▶ [Work instruction 1]
Answer from the fixed-point excerpt:
(a) Under assumption (C1), what interval must the constants K_g and K_h belong to?
(b) Under assumption (C2), what exponent is applied to |u| in the growth bound on g?
(c) What is the heading of section 3?
▶ [Work instruction 2]
Extend the fixed-point excerpt, picking up after its final sentence about section 3.

▶ [Excerpt]
If \(\Psi\subset\mathcal{E}\) is a bounded set with \(r>0\) such that \(\Psi\subset B_{r}(0)\), then the degree

$$\deg \bigl(I-\lambda\mathbb{F}, B_{r}(0),0 \bigr)=1 \textit{ for every } \lambda\in[0, 1]. $$

Therefore, \(\mathbb{F}\) has at least one fixed point (which is the corresponding solution of the considered system), and the set of the fixed points of \(\mathbb{F}\) lies in \(B_{r}(0)\).

The following assumptions are needed in the sequel.

(C1):

The nonlocal functions g, h for \(x,u, y,v,\in \mathbb{R}\) satisfy

$$\bigl\vert g(x)-g(u) \bigr\vert \leq\mathbb{K}_{g}\vert x-u \vert , \qquad \bigl\vert h(y)-h(v) \bigr\vert \leq\mathbb{K}_{h} \vert y-v \vert \quad \mbox{with } \mathbb{K}_{g}, \mathbb{K}_{h} \in[0,1). $$
(C2):

With the given constants \(C_{g}, C_{h}, M_{g},M _{h} >0\), and \(q_{1} \in[0,1)\), for \(u,v \in\mathbb{R}\), the nonlocal functions g, h satisfy the following growth conditions:

$$\bigl\vert g(u) \bigr\vert \leq C_{g}\vert u \vert ^{q_{1}}+M_{g}, \qquad \bigl\vert h(v) \bigr\vert \leq C_{h} \vert v \vert ^{q_{1}} +M_{h}. $$
(C3):

In the presence of constants a, b, \(M_{\theta _{1}}\), \(M _{\theta_{2}}\), and \(q_{2} \in[0,1)\), for \(u,v \in\mathbb{R}\), the nonlinear functions \(\theta_{1}\), \(\theta_{2}\) satisfy the following growth conditions:

$$\begin{aligned}& \bigl\vert \theta_{1}(t,v) \bigr\vert \leq a \vert v \vert ^{q_{2}}+M_{ \theta_{1}}, \\& \bigl\vert \theta_{2}(t,u) \bigr\vert \leq b \vert u \vert ^{q_{2}}+M_{ \theta_{2}}. \end{aligned}$$
(C4):

There exist positive constants \(L _{\theta_{1}}\), \(L_{\theta_{2}}\) such that, for all \(x,u, y,v \in \mathbb{R}\),

$$\begin{aligned}& \bigl\vert \theta_{1}(t,y)-\theta_{1}(t,v) \bigr\vert \leq L_{\theta_{1}} \vert y-v\vert , \\& \bigl\vert \theta_{2}(t,x)-\theta_{2}(t,u) \bigr\vert \leq L_{\theta_{2}} \vert x-u\vert . \end{aligned}$$

3 Main results

The current section is concerned to establish adequate conditions to the toppled system (1).

(Stored data)

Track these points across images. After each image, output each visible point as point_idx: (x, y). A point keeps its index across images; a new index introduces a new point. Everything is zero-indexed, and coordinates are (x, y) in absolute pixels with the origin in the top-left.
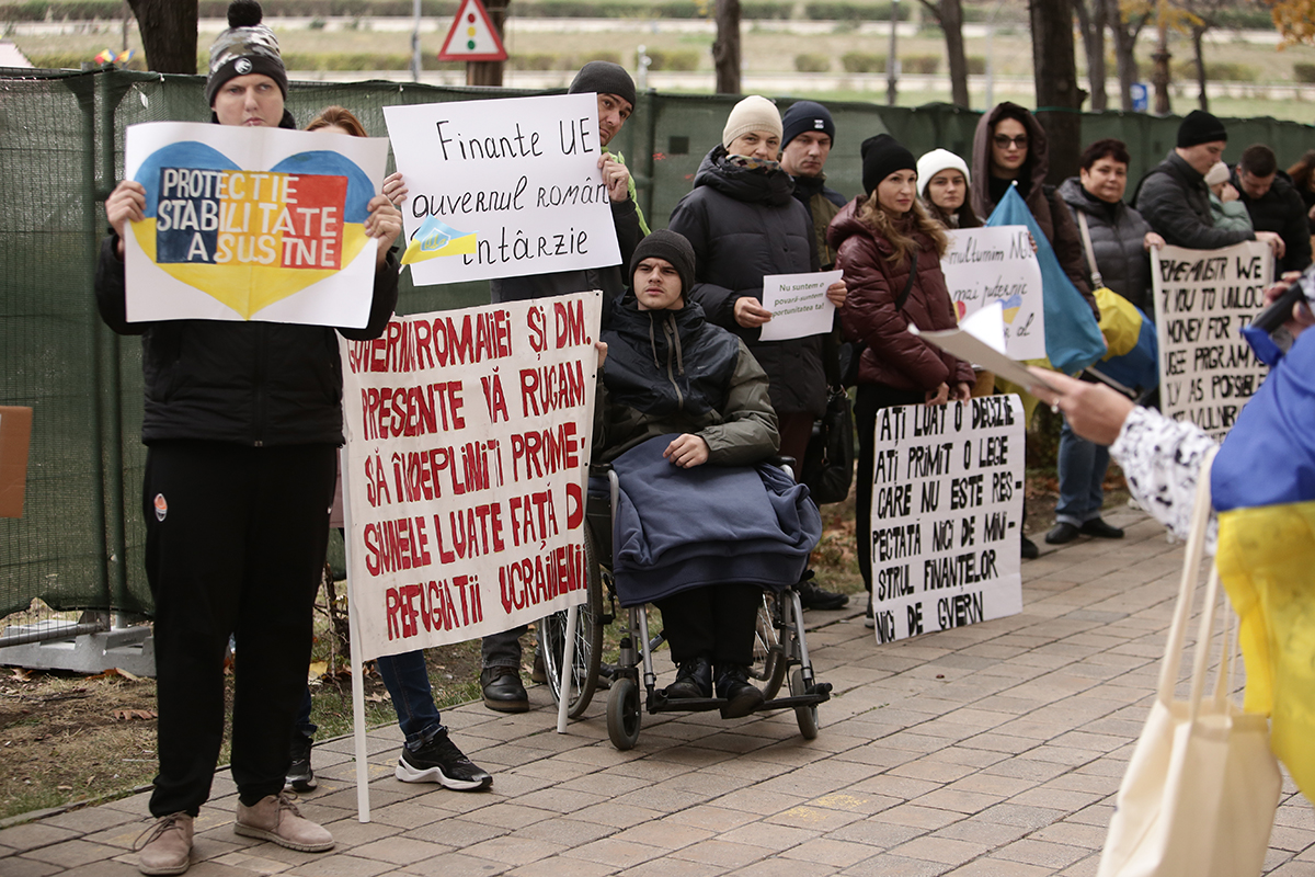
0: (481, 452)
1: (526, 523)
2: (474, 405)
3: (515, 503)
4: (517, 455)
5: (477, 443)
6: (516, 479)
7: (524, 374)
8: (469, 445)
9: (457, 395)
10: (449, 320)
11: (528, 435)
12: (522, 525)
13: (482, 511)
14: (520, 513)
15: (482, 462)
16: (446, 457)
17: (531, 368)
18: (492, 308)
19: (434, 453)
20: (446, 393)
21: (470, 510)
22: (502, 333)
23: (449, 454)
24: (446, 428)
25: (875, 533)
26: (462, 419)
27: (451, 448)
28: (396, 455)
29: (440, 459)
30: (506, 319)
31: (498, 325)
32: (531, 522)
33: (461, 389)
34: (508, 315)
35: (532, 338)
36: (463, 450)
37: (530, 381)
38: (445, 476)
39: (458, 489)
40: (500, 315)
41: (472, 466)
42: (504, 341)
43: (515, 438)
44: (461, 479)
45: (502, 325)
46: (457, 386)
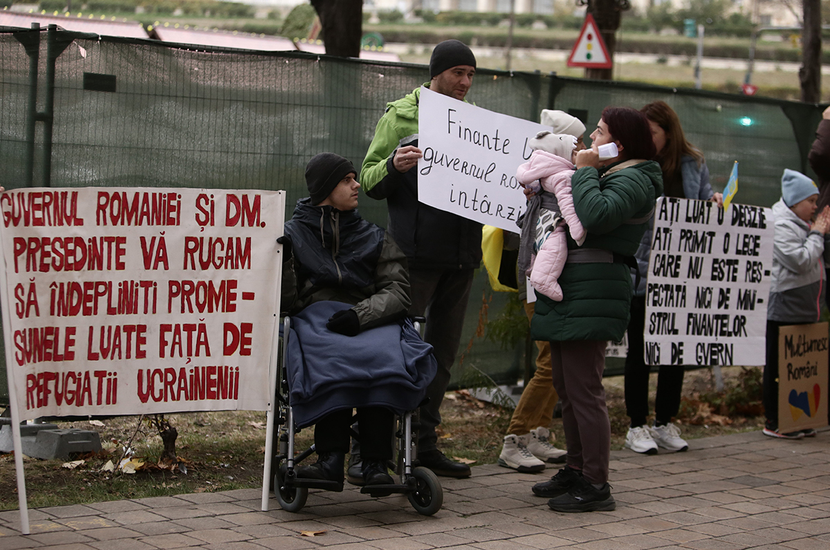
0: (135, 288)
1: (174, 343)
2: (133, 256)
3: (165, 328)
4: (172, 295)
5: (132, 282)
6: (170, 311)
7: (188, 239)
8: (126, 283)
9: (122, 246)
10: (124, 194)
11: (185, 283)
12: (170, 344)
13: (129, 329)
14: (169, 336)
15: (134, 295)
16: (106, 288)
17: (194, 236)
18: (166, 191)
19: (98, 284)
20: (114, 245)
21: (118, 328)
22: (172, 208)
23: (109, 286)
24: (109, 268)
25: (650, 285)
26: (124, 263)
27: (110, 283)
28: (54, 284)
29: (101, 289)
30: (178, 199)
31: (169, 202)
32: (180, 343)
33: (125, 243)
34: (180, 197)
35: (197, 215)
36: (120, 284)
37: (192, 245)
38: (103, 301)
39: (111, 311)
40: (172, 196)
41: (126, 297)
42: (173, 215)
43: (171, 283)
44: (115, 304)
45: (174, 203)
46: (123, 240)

▶ [Response box 1]
(a) [0, 1)
(b) q₁
(c) Main results

▶ [Response box 2]
Theorem 3.1

Let \(\theta:J\rightarrow\mathbb{R}\) be a p times integrable function. Then the solution of the linear boundary value problem

$$\begin{aligned}& \begin{aligned} &D^{p} u(t)=\theta(t),\quad t\in J=[0,1], {p \in(1, 2]}, \\ &u(t)\vert_{t=0}=0,\qquad u(t)\vert_{t=1}= _{0}I_{T}^{\gamma}g(u)= \frac{1}{ \Gamma(\gamma)} \int_{0}^{T}(T-s)^{\gamma-1}g \bigl(u(s) \bigr) \,ds, \end{aligned} \end{aligned}$$
(2)

is provided by

$$ u(t)=\frac{1}{\Gamma(\gamma)} \int_{0}^{T}(T-s)^{\gamma-1}g \bigl(u(s) \bigr) \,ds+ \int_{0}^{1}G_{p}(t,s) \theta(s)\,ds, \quad t\in [0,1], $$
(3)

where \(G_{p}(t,s)\) is the Green’s function given by

$$ G_{p}(t,s)= \frac{1}{\Gamma(p)} \textstyle\begin{cases} (t-s)^{p-1}-t(1-s)^{p-1}, &0\leq s\leq t \leq1, \\ t(1-s)^{p-1},&0 \leq s\leq t\leq1. \end{cases} $$
(4)

Proof

Applying \(I^{p}\) on \(D^{p} u(t)=\theta(t)\), by Theorem 2.3 we get

$$ u(t)=c_{0}+c_{1}t+I^{p}\theta(t), $$
(5)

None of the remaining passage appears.